Indonesia’s Natuna Archipelago, with only 27 of its 154 islands inhabited, is the republic’s northernmost region in the South China Sea and potentially its most vulnerable. Due to their proximity to the disputed areas and features in the South China Sea, the Natuna Islands could become yet another flashpoint in the area.
However, any effective security and military presence in the area will critically depend on local economic and infrastructure development. How will Indonesia under President Joko Widodo manage this potential point of contention with China, which is aggressively pressing its claim over a large swathe of the South China Sea?
Tyranny of distance
More than a thousand kilometers from Jakarta and located about midway between the two halves of Malaysia, the Natuna islands are spread across about 262,000 square kilometers of water, more than ten times their total land size. This presents a major geographical challenge, as does the tyranny of maritime distance within the Natuna archipelago itself. There is also a great distance between the Natunas and the rest of Indonesia, though it is part of the Riau Islands Province with Bintan, Batam and Karimun.

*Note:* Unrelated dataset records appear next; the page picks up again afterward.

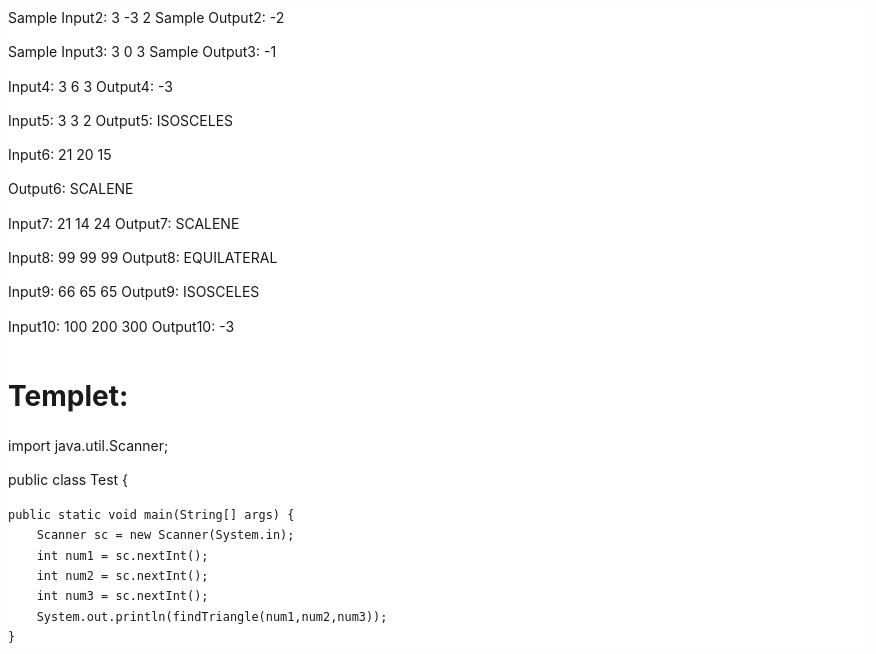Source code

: Sample Input2:
3 -3 2
Sample Output2:
-2

Sample Input3:
3 0 3
Sample Output3:
-1

Input4:
3 6 3
Output4:
-3

Input5:
3 3 2
Output5:
ISOSCELES

Input6:
21 20 15

Output6:
SCALENE

Input7:
21 14 24
Output7:
SCALENE

Input8:
99 99 99
Output8:
EQUILATERAL

Input9:
66 65 65
Output9:
ISOSCELES

Input10:
100 200 300
Output10:
-3

Templet:
========
import java.util.Scanner;

public class Test {

	public static void main(String[] args) {
		Scanner sc = new Scanner(System.in);
		int num1 = sc.nextInt();
		int num2 = sc.nextInt();
		int num3 = sc.nextInt();
		System.out.println(findTriangle(num1,num2,num3));
	}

This tyranny of distance consequently compounds Indonesia’s vulnerability in monitoring and controlling this northern frontier. There is no direct commercial flight between Jakarta and Ranai, the largest town in Natuna Besar Island, while daily commodities must be shipped a great distance from Pontianak in West Kalimantan, or from Batam and Bintan Islands near Singapore. Lack of a deep-water port prevents larger ships from calling at Ranai, while smaller ships cannot risk sailing the rough seas during monsoon season.